» **EXERCISE DIRECTIONS**
When you reach the line in the data below that contains "954 548 968", please start repeating lines exactly, and stop after the line that contains "1406 727 1464", repeating nothing else.
________________________
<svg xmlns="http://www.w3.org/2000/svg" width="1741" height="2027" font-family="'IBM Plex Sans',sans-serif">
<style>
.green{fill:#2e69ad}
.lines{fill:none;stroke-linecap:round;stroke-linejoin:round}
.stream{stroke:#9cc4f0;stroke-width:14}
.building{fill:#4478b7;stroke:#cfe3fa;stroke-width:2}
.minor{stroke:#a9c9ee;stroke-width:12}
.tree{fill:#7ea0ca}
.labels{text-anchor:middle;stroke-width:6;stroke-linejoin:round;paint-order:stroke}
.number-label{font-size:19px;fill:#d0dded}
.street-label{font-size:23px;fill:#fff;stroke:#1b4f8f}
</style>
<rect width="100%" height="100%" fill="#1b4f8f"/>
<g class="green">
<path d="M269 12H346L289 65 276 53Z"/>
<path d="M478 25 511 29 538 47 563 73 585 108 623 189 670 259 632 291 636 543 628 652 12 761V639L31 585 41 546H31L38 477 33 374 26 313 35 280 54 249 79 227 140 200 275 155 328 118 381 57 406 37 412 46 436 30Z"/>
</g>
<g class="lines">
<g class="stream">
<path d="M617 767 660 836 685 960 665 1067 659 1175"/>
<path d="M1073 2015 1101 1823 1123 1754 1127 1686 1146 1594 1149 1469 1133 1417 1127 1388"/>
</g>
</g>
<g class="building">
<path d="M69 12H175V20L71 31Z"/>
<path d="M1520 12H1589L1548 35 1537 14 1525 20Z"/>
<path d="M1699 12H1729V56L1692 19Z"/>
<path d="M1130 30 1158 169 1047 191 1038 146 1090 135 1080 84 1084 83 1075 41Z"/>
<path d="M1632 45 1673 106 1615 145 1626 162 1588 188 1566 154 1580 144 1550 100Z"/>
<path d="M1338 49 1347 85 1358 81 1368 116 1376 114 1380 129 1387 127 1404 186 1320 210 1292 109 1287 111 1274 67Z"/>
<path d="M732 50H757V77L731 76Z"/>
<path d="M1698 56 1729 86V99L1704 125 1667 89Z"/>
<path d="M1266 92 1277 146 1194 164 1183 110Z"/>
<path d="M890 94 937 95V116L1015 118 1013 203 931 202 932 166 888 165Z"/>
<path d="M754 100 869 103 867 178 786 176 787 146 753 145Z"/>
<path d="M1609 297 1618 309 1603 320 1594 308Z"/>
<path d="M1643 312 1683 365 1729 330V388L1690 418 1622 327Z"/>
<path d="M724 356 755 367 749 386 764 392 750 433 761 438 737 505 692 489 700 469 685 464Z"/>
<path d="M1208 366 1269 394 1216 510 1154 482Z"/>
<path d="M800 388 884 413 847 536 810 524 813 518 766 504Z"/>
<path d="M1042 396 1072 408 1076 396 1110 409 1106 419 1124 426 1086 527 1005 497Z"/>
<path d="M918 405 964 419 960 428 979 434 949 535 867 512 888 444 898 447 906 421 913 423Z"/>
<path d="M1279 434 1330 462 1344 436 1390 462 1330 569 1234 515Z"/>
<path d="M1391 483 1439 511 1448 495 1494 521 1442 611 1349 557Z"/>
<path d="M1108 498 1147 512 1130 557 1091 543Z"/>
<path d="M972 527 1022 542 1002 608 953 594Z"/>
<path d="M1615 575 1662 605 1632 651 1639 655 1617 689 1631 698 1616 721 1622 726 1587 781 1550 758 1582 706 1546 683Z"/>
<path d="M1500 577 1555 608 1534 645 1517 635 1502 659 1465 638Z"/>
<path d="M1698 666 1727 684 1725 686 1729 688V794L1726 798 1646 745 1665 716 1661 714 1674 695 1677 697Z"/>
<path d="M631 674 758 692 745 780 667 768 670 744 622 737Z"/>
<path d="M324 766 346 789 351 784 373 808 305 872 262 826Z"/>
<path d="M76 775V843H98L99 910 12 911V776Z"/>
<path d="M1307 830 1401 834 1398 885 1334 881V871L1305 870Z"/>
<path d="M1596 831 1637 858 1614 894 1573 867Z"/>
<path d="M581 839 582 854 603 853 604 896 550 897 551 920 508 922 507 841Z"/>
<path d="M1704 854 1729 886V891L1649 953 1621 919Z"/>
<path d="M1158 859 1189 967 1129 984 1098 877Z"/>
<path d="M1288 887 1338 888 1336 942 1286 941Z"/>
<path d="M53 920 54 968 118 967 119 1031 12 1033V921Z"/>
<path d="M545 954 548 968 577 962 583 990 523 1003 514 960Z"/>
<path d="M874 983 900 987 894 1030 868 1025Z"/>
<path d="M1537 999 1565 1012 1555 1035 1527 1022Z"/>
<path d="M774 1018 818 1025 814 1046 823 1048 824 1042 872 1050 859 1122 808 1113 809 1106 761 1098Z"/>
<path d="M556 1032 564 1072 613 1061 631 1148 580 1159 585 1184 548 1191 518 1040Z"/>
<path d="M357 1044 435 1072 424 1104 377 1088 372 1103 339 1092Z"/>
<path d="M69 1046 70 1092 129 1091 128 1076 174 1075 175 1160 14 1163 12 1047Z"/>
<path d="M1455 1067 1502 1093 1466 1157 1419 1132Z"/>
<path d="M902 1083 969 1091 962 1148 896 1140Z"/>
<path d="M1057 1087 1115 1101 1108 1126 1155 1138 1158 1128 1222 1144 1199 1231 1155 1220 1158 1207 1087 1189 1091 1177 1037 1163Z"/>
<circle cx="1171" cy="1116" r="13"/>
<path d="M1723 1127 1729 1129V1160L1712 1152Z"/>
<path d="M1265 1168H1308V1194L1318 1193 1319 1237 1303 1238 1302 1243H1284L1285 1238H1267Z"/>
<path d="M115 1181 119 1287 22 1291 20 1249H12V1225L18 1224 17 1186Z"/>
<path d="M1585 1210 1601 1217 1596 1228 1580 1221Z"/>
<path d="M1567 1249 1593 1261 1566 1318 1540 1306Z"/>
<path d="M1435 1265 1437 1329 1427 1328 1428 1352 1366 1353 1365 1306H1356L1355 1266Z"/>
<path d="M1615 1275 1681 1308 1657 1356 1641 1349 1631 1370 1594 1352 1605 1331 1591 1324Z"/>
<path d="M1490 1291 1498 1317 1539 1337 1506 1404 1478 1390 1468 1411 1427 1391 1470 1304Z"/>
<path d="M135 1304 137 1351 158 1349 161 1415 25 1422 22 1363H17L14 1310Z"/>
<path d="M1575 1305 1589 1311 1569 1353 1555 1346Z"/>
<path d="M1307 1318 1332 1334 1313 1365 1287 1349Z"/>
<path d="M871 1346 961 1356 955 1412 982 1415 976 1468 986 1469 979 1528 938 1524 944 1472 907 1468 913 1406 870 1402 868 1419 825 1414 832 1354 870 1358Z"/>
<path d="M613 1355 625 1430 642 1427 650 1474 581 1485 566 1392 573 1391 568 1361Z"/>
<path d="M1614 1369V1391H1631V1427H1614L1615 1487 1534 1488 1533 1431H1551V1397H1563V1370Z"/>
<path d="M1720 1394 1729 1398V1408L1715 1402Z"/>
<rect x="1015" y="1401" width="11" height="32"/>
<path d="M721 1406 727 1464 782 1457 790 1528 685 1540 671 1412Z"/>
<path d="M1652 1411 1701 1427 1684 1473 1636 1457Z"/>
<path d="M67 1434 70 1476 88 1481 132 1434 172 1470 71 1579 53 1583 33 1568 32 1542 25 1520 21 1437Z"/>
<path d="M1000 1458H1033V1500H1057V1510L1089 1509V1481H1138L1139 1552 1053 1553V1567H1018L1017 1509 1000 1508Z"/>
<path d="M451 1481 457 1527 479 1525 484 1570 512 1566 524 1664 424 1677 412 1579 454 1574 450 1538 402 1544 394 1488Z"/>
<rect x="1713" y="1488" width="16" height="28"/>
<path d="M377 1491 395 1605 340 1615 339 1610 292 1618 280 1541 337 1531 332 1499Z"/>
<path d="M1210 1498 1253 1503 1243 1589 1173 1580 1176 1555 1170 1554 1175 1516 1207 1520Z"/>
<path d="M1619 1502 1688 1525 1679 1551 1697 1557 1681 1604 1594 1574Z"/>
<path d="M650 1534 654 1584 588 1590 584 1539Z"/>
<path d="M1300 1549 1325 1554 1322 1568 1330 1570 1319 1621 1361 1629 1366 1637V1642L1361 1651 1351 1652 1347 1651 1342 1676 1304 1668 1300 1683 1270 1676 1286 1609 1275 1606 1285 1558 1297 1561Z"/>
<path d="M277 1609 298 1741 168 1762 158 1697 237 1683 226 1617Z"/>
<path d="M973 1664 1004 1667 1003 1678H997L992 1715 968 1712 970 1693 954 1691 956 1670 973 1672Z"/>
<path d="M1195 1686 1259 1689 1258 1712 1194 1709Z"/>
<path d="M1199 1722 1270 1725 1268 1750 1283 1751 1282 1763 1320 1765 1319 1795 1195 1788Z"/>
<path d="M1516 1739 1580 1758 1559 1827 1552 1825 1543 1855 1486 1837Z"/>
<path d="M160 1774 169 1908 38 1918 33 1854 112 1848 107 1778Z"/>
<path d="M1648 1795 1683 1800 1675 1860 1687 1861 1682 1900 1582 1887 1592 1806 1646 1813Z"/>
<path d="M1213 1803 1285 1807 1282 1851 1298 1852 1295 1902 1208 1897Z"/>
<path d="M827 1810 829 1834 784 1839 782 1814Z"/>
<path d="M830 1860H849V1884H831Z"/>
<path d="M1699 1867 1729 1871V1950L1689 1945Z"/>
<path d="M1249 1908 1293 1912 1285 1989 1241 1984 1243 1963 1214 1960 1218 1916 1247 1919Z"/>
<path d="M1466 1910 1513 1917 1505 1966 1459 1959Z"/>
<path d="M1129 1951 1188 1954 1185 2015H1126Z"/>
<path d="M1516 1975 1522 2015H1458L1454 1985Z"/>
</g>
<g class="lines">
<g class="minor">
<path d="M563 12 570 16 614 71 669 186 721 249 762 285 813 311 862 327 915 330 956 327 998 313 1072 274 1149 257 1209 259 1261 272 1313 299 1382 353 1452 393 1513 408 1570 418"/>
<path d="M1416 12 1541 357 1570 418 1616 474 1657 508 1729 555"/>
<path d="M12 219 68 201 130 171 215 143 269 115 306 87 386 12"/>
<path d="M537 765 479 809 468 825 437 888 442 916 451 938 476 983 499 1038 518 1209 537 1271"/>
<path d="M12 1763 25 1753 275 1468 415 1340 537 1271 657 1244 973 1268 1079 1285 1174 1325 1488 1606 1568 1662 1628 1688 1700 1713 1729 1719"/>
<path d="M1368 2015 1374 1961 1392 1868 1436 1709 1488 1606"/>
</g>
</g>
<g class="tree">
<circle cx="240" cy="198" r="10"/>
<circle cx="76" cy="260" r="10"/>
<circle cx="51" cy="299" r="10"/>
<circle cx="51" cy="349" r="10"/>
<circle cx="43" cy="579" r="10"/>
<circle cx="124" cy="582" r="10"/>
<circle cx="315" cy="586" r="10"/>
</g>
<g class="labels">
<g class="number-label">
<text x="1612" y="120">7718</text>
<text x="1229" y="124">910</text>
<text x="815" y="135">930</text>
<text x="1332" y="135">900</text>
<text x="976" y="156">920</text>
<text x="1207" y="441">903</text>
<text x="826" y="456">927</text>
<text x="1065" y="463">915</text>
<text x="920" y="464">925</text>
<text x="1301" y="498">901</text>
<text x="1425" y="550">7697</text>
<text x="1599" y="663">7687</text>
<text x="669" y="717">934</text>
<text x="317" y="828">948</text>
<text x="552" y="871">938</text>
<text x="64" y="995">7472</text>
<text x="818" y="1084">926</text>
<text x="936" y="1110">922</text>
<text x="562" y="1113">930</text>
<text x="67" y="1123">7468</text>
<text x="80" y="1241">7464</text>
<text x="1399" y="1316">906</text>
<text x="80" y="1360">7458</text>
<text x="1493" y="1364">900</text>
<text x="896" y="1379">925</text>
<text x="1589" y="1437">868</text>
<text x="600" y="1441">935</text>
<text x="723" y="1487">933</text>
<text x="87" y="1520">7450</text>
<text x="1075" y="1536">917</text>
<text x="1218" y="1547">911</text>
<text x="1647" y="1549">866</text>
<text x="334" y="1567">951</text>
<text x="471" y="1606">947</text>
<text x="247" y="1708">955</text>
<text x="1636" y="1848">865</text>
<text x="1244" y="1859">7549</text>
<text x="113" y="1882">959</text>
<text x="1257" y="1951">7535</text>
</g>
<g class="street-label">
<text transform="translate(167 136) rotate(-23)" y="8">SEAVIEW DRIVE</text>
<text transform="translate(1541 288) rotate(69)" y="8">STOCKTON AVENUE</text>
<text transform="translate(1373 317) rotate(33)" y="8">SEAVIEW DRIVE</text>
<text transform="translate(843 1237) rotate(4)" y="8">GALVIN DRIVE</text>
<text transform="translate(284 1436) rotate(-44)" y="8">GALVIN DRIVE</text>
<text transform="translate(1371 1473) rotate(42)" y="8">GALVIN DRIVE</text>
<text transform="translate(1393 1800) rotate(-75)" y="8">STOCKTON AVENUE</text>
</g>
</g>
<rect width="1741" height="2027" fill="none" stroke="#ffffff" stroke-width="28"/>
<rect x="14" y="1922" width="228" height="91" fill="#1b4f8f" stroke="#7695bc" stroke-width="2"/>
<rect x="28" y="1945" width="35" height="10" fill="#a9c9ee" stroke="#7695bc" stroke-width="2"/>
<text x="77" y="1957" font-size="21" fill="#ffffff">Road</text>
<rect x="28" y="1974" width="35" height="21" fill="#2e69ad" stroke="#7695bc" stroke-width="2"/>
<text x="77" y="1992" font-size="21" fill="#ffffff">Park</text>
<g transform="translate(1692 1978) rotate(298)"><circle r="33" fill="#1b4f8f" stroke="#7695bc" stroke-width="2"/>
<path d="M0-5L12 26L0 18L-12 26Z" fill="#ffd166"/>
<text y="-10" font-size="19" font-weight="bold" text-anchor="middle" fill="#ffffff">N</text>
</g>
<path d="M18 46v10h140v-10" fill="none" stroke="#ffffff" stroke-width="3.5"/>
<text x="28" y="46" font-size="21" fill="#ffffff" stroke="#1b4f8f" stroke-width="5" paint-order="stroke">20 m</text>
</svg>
________________________
» **ANSWER SECTION**
<path d="M545 954 548 968 577 962 583 990 523 1003 514 960Z"/>
<path d="M874 983 900 987 894 1030 868 1025Z"/>
<path d="M1537 999 1565 1012 1555 1035 1527 1022Z"/>
<path d="M774 1018 818 1025 814 1046 823 1048 824 1042 872 1050 859 1122 808 1113 809 1106 761 1098Z"/>
<path d="M556 1032 564 1072 613 1061 631 1148 580 1159 585 1184 548 1191 518 1040Z"/>
<path d="M357 1044 435 1072 424 1104 377 1088 372 1103 339 1092Z"/>
<path d="M69 1046 70 1092 129 1091 128 1076 174 1075 175 1160 14 1163 12 1047Z"/>
<path d="M1455 1067 1502 1093 1466 1157 1419 1132Z"/>
<path d="M902 1083 969 1091 962 1148 896 1140Z"/>
<path d="M1057 1087 1115 1101 1108 1126 1155 1138 1158 1128 1222 1144 1199 1231 1155 1220 1158 1207 1087 1189 1091 1177 1037 1163Z"/>
<circle cx="1171" cy="1116" r="13"/>
<path d="M1723 1127 1729 1129V1160L1712 1152Z"/>
<path d="M1265 1168H1308V1194L1318 1193 1319 1237 1303 1238 1302 1243H1284L1285 1238H1267Z"/>
<path d="M115 1181 119 1287 22 1291 20 1249H12V1225L18 1224 17 1186Z"/>
<path d="M1585 1210 1601 1217 1596 1228 1580 1221Z"/>
<path d="M1567 1249 1593 1261 1566 1318 1540 1306Z"/>
<path d="M1435 1265 1437 1329 1427 1328 1428 1352 1366 1353 1365 1306H1356L1355 1266Z"/>
<path d="M1615 1275 1681 1308 1657 1356 1641 1349 1631 1370 1594 1352 1605 1331 1591 1324Z"/>
<path d="M1490 1291 1498 1317 1539 1337 1506 1404 1478 1390 1468 1411 1427 1391 1470 1304Z"/>
<path d="M135 1304 137 1351 158 1349 161 1415 25 1422 22 1363H17L14 1310Z"/>
<path d="M1575 1305 1589 1311 1569 1353 1555 1346Z"/>
<path d="M1307 1318 1332 1334 1313 1365 1287 1349Z"/>
<path d="M871 1346 961 1356 955 1412 982 1415 976 1468 986 1469 979 1528 938 1524 944 1472 907 1468 913 1406 870 1402 868 1419 825 1414 832 1354 870 1358Z"/>
<path d="M613 1355 625 1430 642 1427 650 1474 581 1485 566 1392 573 1391 568 1361Z"/>
<path d="M1614 1369V1391H1631V1427H1614L1615 1487 1534 1488 1533 1431H1551V1397H1563V1370Z"/>
<path d="M1720 1394 1729 1398V1408L1715 1402Z"/>
<rect x="1015" y="1401" width="11" height="32"/>
<path d="M721 1406 727 1464 782 1457 790 1528 685 1540 671 1412Z"/>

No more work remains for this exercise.